Q) I read somewhere that there is a brand new type of drug that has just been introduced to treat migraines. What can you tell me about it?

A) Ubrelvy (ubrogepant) is the first drug in a new class of agents that will aim at treating acute migraines as opposed to preventing them. As such, it will be an alternative to standard pain killers such as Tylenol/ acetaminophen, NSAIDs (such as Advil/ ibuprofen) and the “triptans” such as Imitrex/ sumatriptan and Maxalt/ rizatriptan.

It’s a welcome alternative as there are still many migraine sufferers who can’t take any of the already available alternatives due to side effects or the presence of other health conditions they are also afflicted with, such as cardiovascular disease. There are also many who find the current options do not provide adequate relief.

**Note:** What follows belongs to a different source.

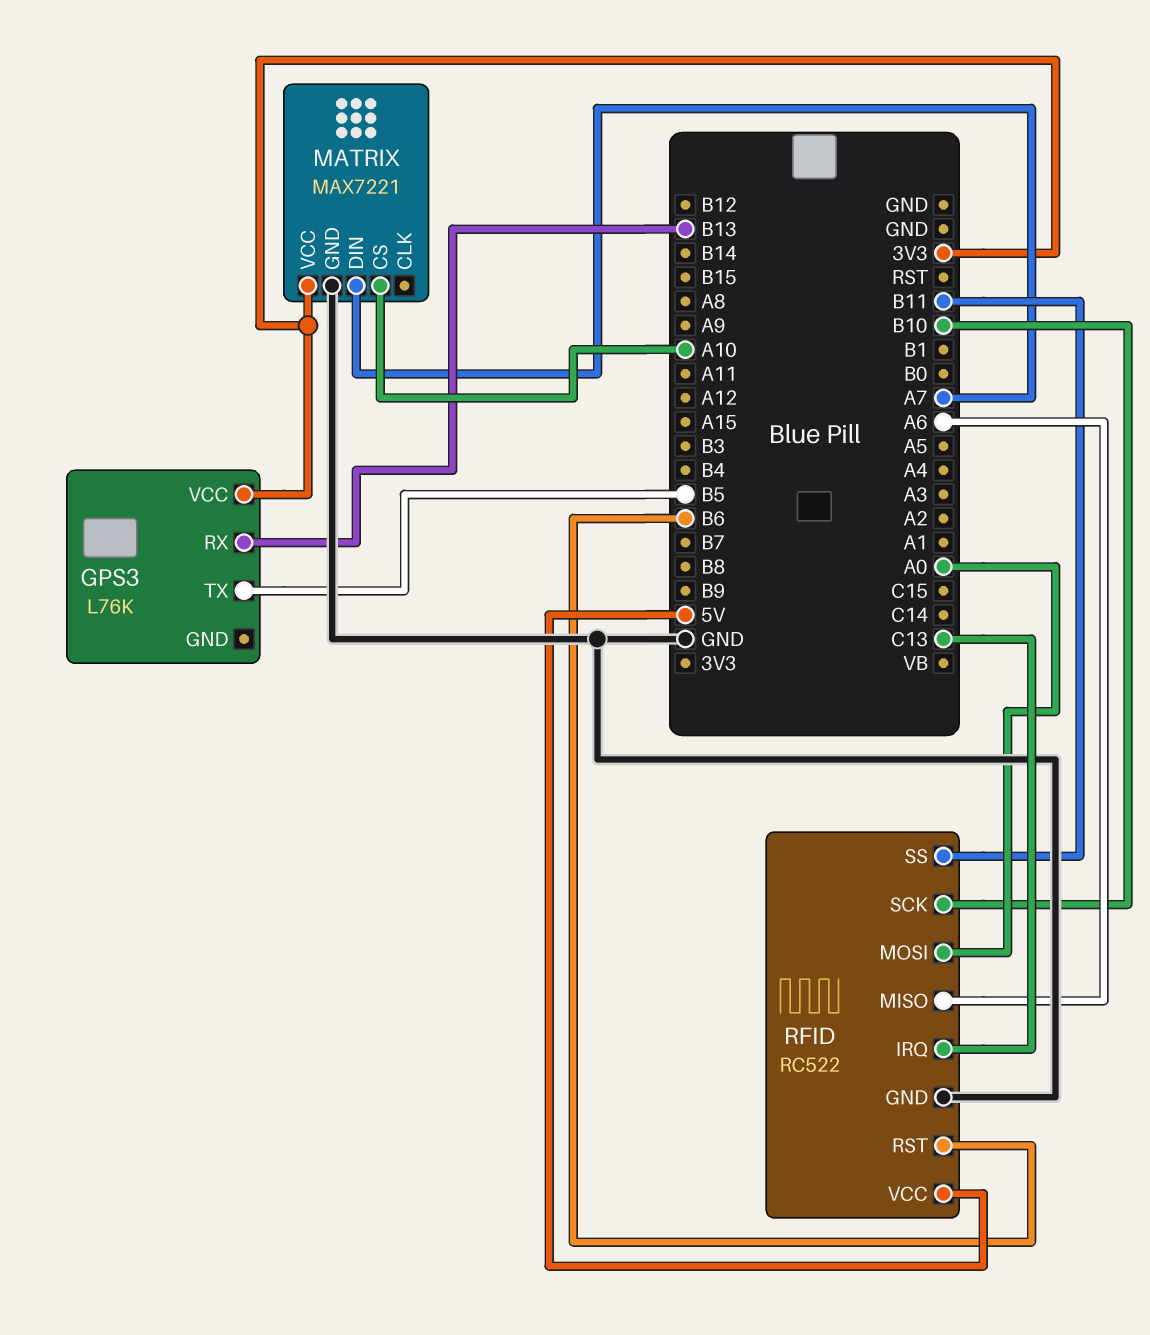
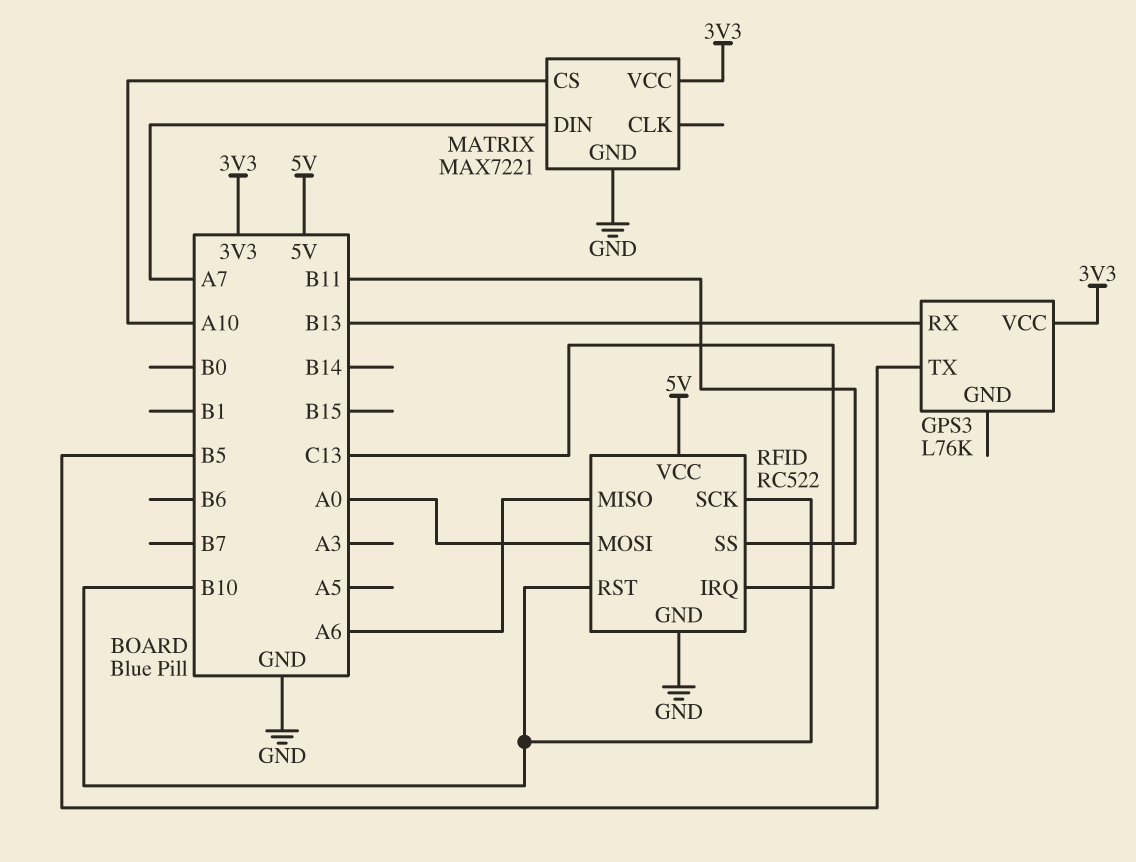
RFID pin RST: B6 -> B10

Migraines enact a tremendous toll on the individual and on society. It is the third most prevalent disease in the world and approximately 8.3% of Canadians are estimated to be plagued by them. Migraines affect all demographics: 8% of females suffer from, 6% of men and 3% of children. Chronic migraines, a label that is attached for those with a headache for more than 14 days a month, afflict approximately 2% of the population. Migraines remain one of the most common reasons people miss work costing the economy and the individual in terms of future career progression and earnings. In the U.K. it is the second leading cause of short-term absence.

Ubrelvy is what is known as a “gepant”. It works by blocking the effects of calcitonin gene-related peptide (CGRP), a molecule that is released in our nerve cells during a migraine attack and has been proven to be involved in the process of dilating (widening) our blood vessels and increasing the sensitivity of our nerves to feeling pain. This is the same chemical that the injectable monoclonal antibodies, such as Aimovig and Ajovy that were released a few years ago, work on. The main difference between these two types of therapies is that drugs like Aimovig and Ajovy are designed to prevent migraines from occurring but have no role to play once a migraine has actually kicked in. That’s where acute treatments such Ubrelvy have a role to play.

Ubrelvy comes in the form of a tablet. At the onset of a migraine, a single 50mg or 100mg tablet is taken as soon as is possible. This dose may be repeated once every two hours after the initial dose if necessary. The maximum dose is 200mg in a 24 hour period.

Side effects seem to be fairly mild with the chief complaints being sleepiness, nausea and a dry mouth. There are also a number of potential interactions with other drugs that may require monitoring or potentially a change in dosage of one or the other drug. As to how well it works, about one in 10 patients are pain-free two hours after a dose of Ubrelvy versus using a placebo. This compares unfavourably with the triptans where a drug such as Imitrex has shown that it will allow one in 5 people to be pain-free after a couple of hours.

Ubrelvy is also more expensive than any of the other options further limiting its widespread usefulness. Beyond its role in patients who do not benefit or can’t take the other options, the other claim to fame for Ubrelvy is that, so far at least, it seems to be the one migraine treatment whose frequent use doesn’t lead to medication induced headaches. These medication induced headaches are perhaps the most common complication of migraine treatment and are extremely difficult and painful to manage if and when they set in. Medication induced headaches are caused by the use of drugs to treat them more than a few days a week. Examples of such medications are Advil, Tylenol, codeine and other opioids and the triptans. interestingly, these drugs do not cause this effect when they are used to treat other conditions such as arthritis. The end result of this condition is a chronic daily, dull headache which is accompanied by the episodic migraines the individual was originally treating. As you might guess, it is not a pleasant experience.

It’s nice to see new options available for migraine sufferers such as Ubrelvy. It will soon be joined by other drugs that work similarly such as Qulipta/atogepant that is expected to be on the market later this year. These new options will hopefully bring added improvements in terms of effectiveness or cost.